Toutefois, ces ateliers nationaux ne fonctionnent pas par l’intervention divine du Puissant, il faut les financer ces ateliers. Ainsi, les ménages sont grevés d’une taxe de 45 centimes afin de permettre le financement de toute cette infrastructure. Sauf, que ces 45 centimes –au doux nom de cotisation sociale-ainsi grevés sans le consentement des contribuables, les privent d’un revenu supplémentaire, engendrant donc une réduction de la consommation, donc de la production, engendrant par conséquent des effets indésirables pour l’Economie. « C’est ce qu’on voit pas ».

 

Ainsi, ce « système » d’ateliers nationaux n’ouvre pas en réalité –selon Bastiat- un droit au travail puisque les non-assimilés aux dispositifs, perdent un gain de productivité et de revenu, et donc amène à une diminution des emplois. Ainsi, on prend d’un point une somme pour la déplacer amoindrie à un autre point. Perte nette pour la Nation. Mais où va cette « somme » ainsi disparue ?

 

Et bien alimenter le droit au profit, que Bastiat va combiner au droit « au » travail, ce droit au profit est la véritable face de la médaille « des ateliers nationaux », en offrant pas une meilleur dignité aux ouvriers en leur offrant un travail mais en enrichissant un « industriel » quelconque qui avec l’approbation de l’Etat socialiste va monopoliser les forces du travail et l’industrie, en grevant d’impôt les autres industries , qui indirectement, perdent de l’argent du fait de la baisse de la consommation engendrée par cet impôt.

 

Celui ayant accompli ce sinistre dessein va se permettre, ainsi placer en situation de monopole, la médiocrité, car en cas de perte de profits l’impôt sera toujours là pour lui garantir.

 

Comme Bastiat le qualifiait justement dans son ouvrage « La Loi » il s’agit la d’une spoliation pure et simple des richesses et de la liberté de choix des contribuables.

 

Aujourd’hui, certes les ateliers nationaux ont disparu, mais l’Etat socialiste n’a pas manqué de ruse au cours des dernières décennies, en y instaurant toute sorte de mesure visant soit disant favoriser l’emploi. On peut parler des « emplois jeunes », qui ont eu pour conséquence une hausse des taxes patronales –coupant court- à la chaine de l’économie. Emplois « jeunes » dans des secteurs saturés du tertiaire qui plus est. Le droit au profit a encore de beaux jours devant lui.

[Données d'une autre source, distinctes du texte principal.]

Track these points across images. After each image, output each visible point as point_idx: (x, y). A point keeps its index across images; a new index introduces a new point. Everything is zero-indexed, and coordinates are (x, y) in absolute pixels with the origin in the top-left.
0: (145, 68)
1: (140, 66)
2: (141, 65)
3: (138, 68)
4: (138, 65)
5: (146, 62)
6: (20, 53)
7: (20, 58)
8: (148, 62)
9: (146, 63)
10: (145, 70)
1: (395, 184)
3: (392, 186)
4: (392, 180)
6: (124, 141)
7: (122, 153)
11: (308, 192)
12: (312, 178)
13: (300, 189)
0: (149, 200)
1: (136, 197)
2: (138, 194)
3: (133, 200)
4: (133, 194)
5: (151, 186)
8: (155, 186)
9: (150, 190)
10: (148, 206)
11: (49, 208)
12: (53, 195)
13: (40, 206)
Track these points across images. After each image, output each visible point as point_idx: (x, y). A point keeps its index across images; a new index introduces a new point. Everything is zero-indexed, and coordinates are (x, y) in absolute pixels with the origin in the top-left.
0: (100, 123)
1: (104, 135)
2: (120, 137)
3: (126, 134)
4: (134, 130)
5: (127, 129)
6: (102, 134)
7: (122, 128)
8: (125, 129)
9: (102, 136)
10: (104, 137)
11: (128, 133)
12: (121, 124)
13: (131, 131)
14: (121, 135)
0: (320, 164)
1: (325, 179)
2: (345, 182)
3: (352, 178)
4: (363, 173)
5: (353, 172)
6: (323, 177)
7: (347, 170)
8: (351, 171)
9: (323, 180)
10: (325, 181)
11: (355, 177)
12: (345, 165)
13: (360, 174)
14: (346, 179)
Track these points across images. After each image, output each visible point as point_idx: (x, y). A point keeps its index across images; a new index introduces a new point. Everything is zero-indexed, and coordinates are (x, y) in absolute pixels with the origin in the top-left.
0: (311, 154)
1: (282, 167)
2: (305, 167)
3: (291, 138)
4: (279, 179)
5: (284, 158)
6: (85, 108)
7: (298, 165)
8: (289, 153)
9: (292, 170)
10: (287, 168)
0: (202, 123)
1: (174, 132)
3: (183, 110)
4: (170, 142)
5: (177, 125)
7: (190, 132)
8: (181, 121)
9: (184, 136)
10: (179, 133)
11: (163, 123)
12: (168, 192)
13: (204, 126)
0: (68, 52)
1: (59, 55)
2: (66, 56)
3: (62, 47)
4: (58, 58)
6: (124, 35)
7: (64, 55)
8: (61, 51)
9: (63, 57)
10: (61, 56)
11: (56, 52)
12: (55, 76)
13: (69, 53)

En tout cas, pour certaines personnes -bien sûr- plus égales que d’autres.

 

On peut en conclure qu’il ne faut jamais s’arrêter aux effets directs d’une chose, mais concevoir la chose justement dans toute sa complexité, autant sur le long terme que sur le court terme, c’est comme cela qu’on définit « l’Economie politique ».